**What is being asked**
Edit the lines of all the material below so that "common name" becomes "vernacular name", leaving everything else unchanged. Leave the pictures out of your answer.
====
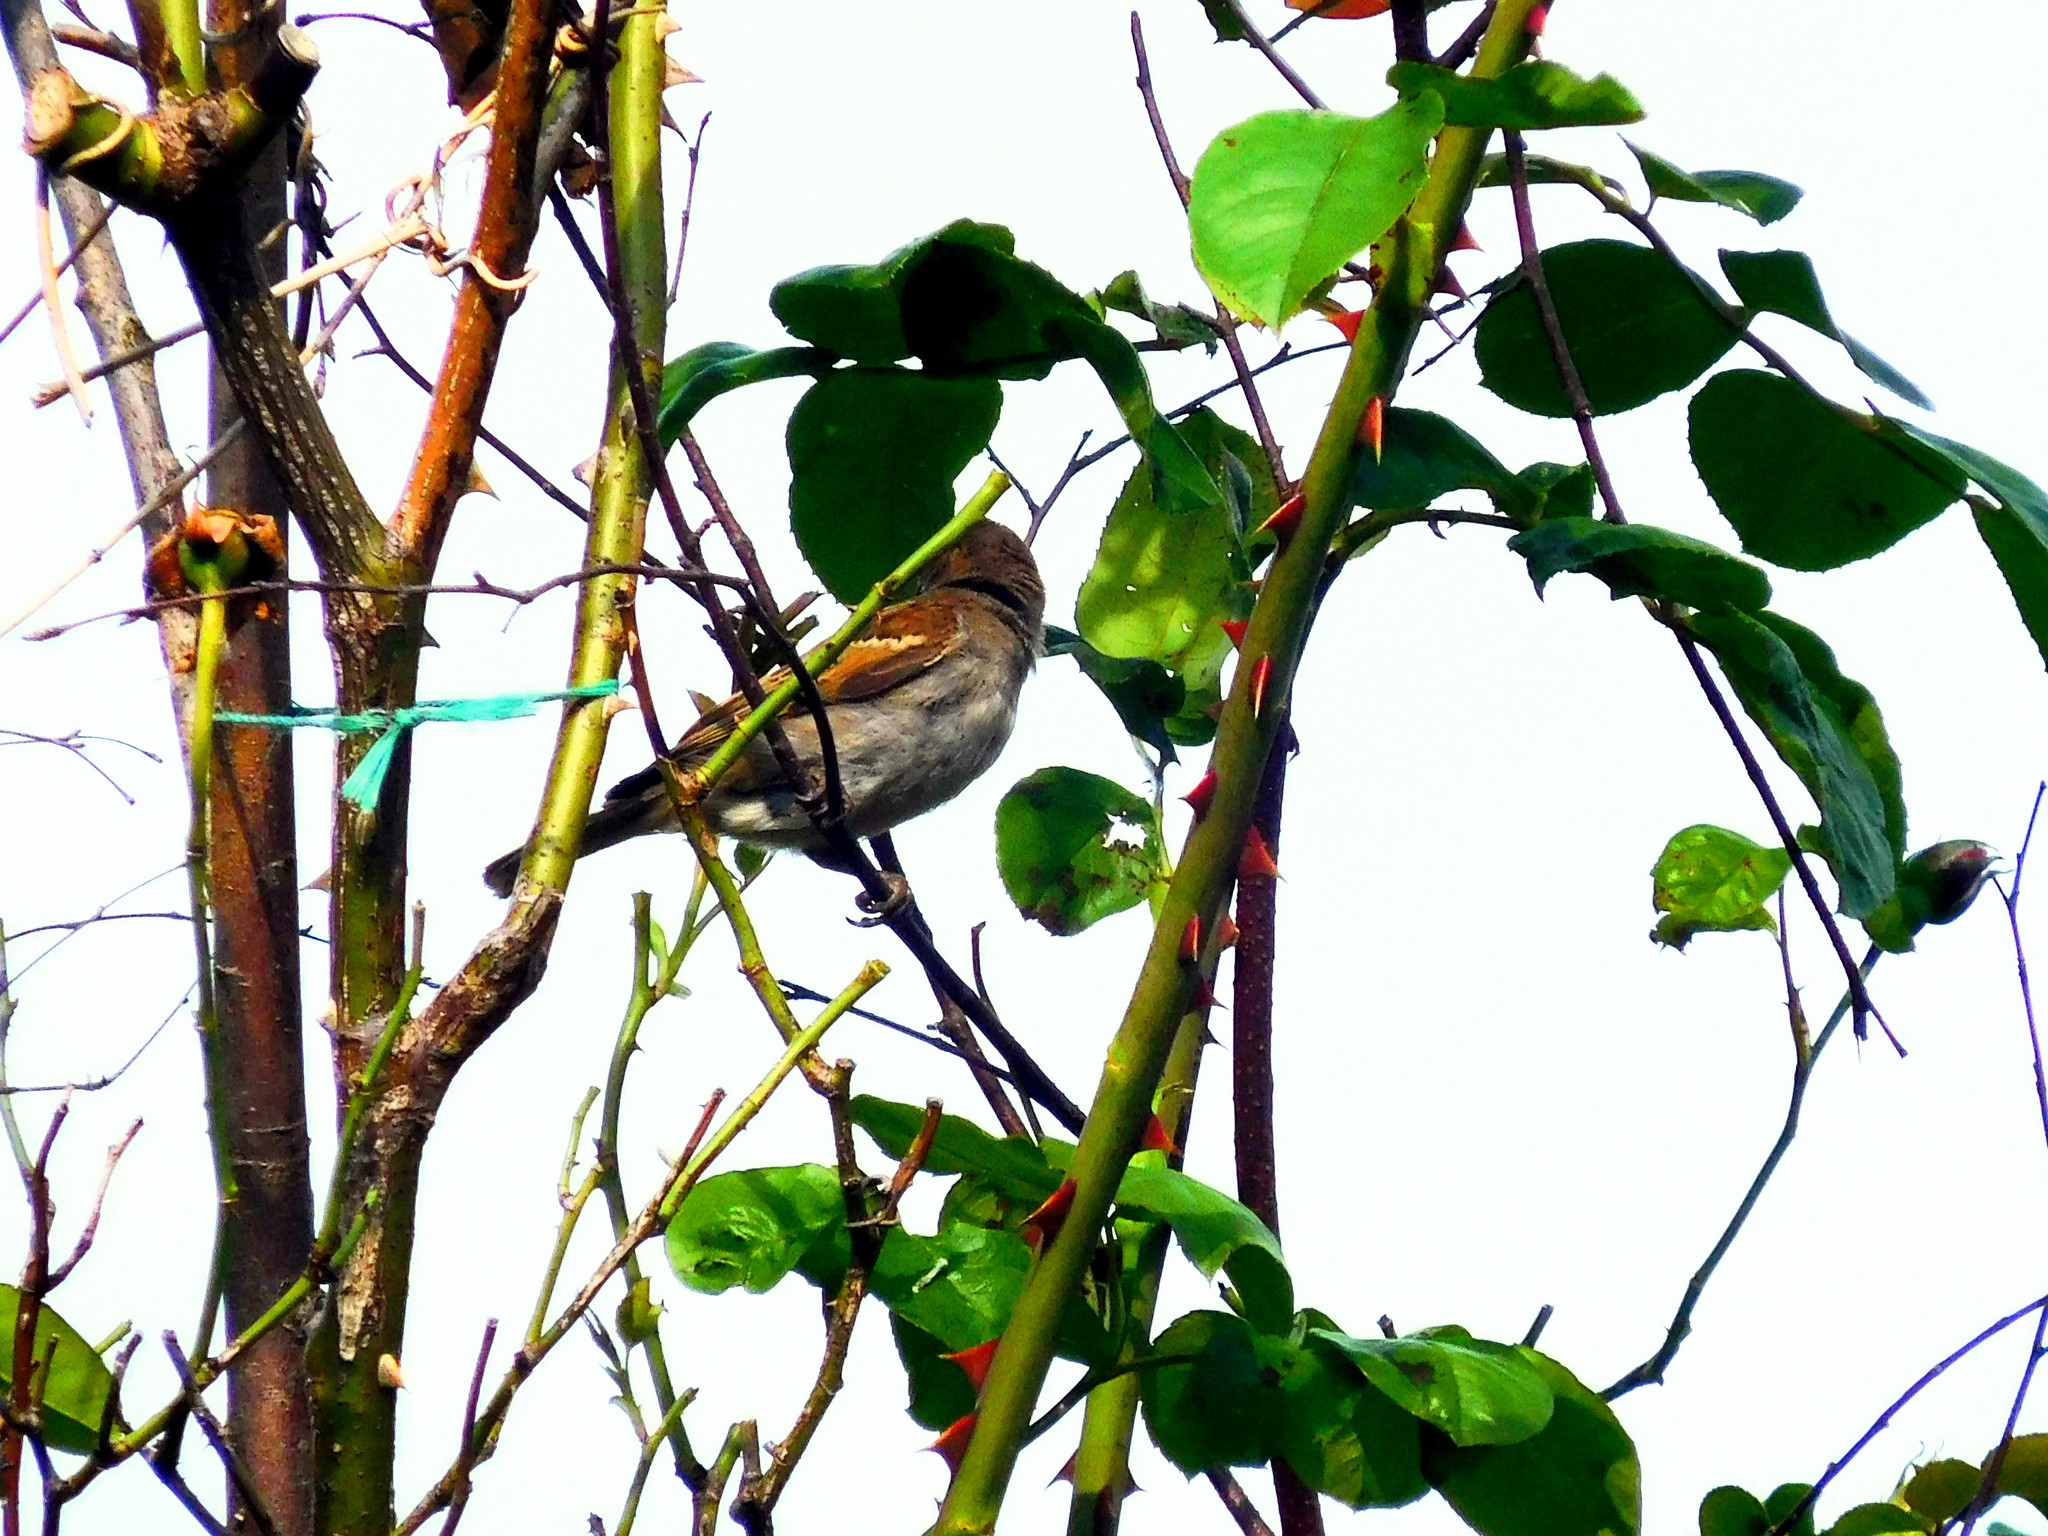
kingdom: Animalia
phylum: Chordata
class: Aves
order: Passeriformes
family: Passeridae
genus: Passer
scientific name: Passer domesticus
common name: House sparrow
====
**Solution**
kingdom: Animalia
phylum: Chordata
class: Aves
order: Passeriformes
family: Passeridae
genus: Passer
scientific name: Passer domesticus
vernacular name: House sparrow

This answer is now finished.